As he sees it, AI’s “instant attraction” to word-based creators — a large chunk of the creative economy — its profound effect on digital production, the challenges it poses to the slow-to-adapt education system and the traditional human-machine dynamic are shifts that merit the most attention.
For an AI-driven future, he’s keeping a close eye on China and the United States.
Following OpenAI’s launch of the generative AI model ChatGPT that electrified the industry in late 2022, its open-source, lower-cost Chinese counterpart DeepSeek provided further invigoration to the sphere this year, and firm peer pressure.
“In many ways, AI tools are using the same mathematics and models and moving along the same path, but with different approaches. It will be interesting to see how each approach develops and the effects worldwide.”
Overall, there’s an embracing tone. “In a way, creative industries, like filmmaking, have used every device in the book,” says Howkins. “Tech has been built into the mass media, broadcast radio, television, filmmaking, newspapers and magazines for 100 years.

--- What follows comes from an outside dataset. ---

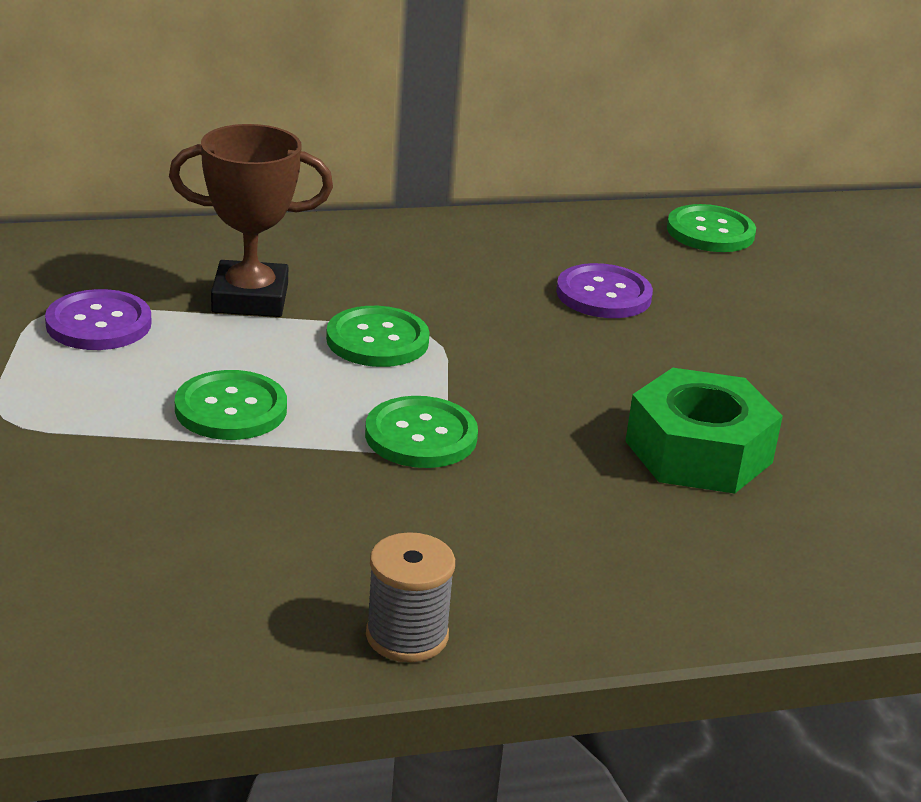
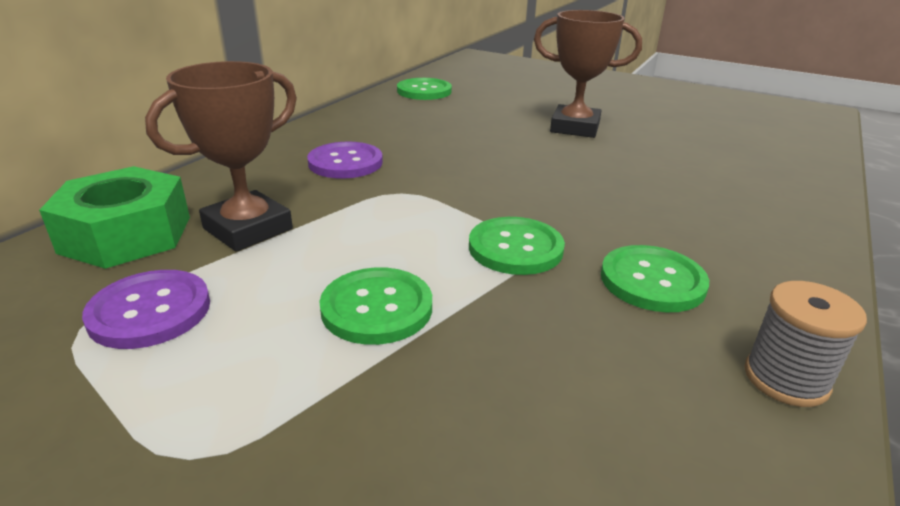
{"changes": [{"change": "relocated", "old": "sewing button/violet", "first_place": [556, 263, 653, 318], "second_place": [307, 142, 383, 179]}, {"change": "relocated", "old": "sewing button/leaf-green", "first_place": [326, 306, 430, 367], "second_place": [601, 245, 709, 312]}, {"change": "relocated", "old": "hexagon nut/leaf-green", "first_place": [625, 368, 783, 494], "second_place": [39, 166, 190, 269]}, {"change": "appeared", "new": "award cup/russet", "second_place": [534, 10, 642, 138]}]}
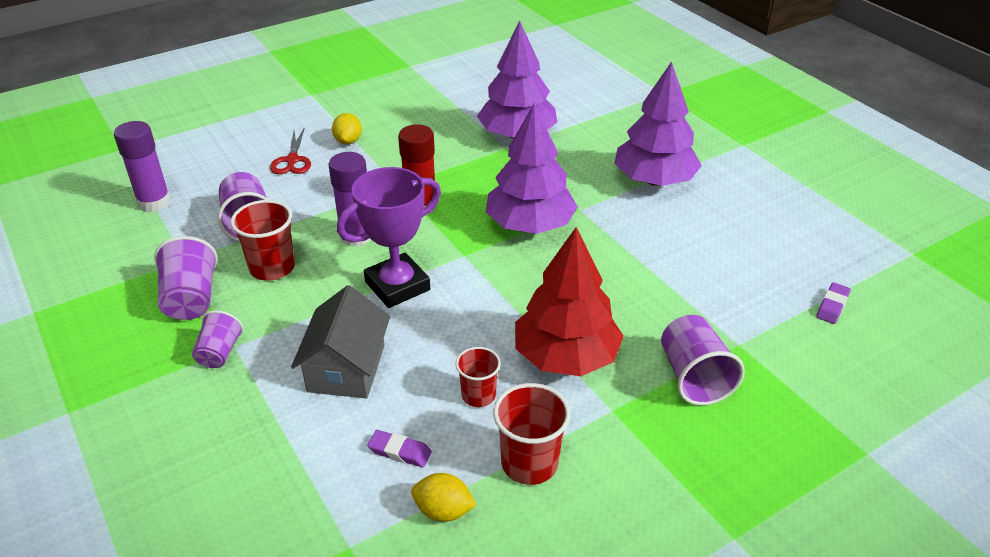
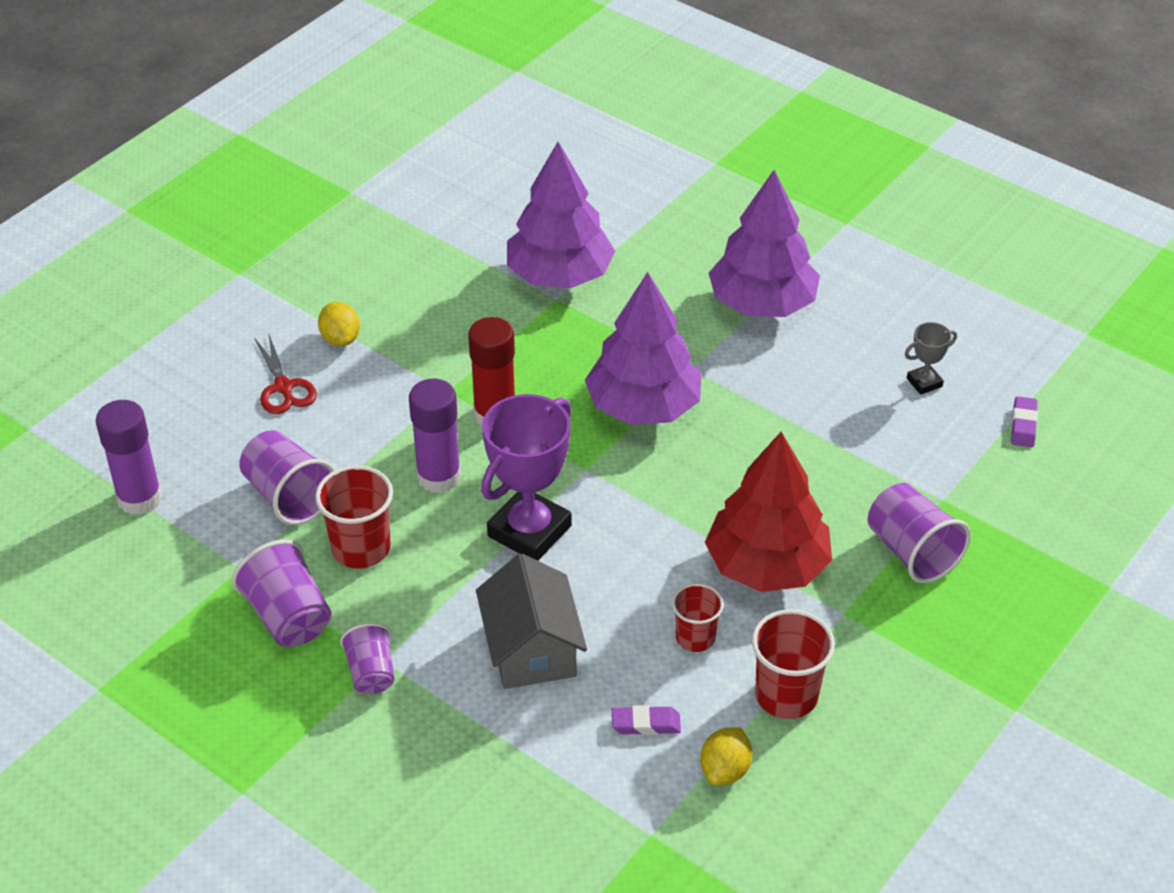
{"changes": [{"change": "spun", "old": "lemon/yellow", "first_place": [411, 473, 476, 522], "second_place": [700, 727, 752, 785], "degrees": -60}, {"change": "appeared", "new": "award cup/ash-grey", "second_place": [905, 322, 957, 395]}]}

“And AI is philosophically exactly the same. It’s adjusting,” he adds, noting that his production companies are currently using about 23 specialist AI applications daily.
But Howkins, a lifetime pathfinder who has always embraced his creative instincts and thrived in idea-spurring conversations with others, ultimately puts his belief in a more human concern.
“Can machines be creative? If you like, they can become a second brain. But, if human decisions are made badly (during the creation process), well, the brain will find it frustrating,” he says.
“Creativity is a natural result, but only if someone is put in infinity, in conversation, when they can look around at this extraordinary world we experience in lights, sounds and meanings.”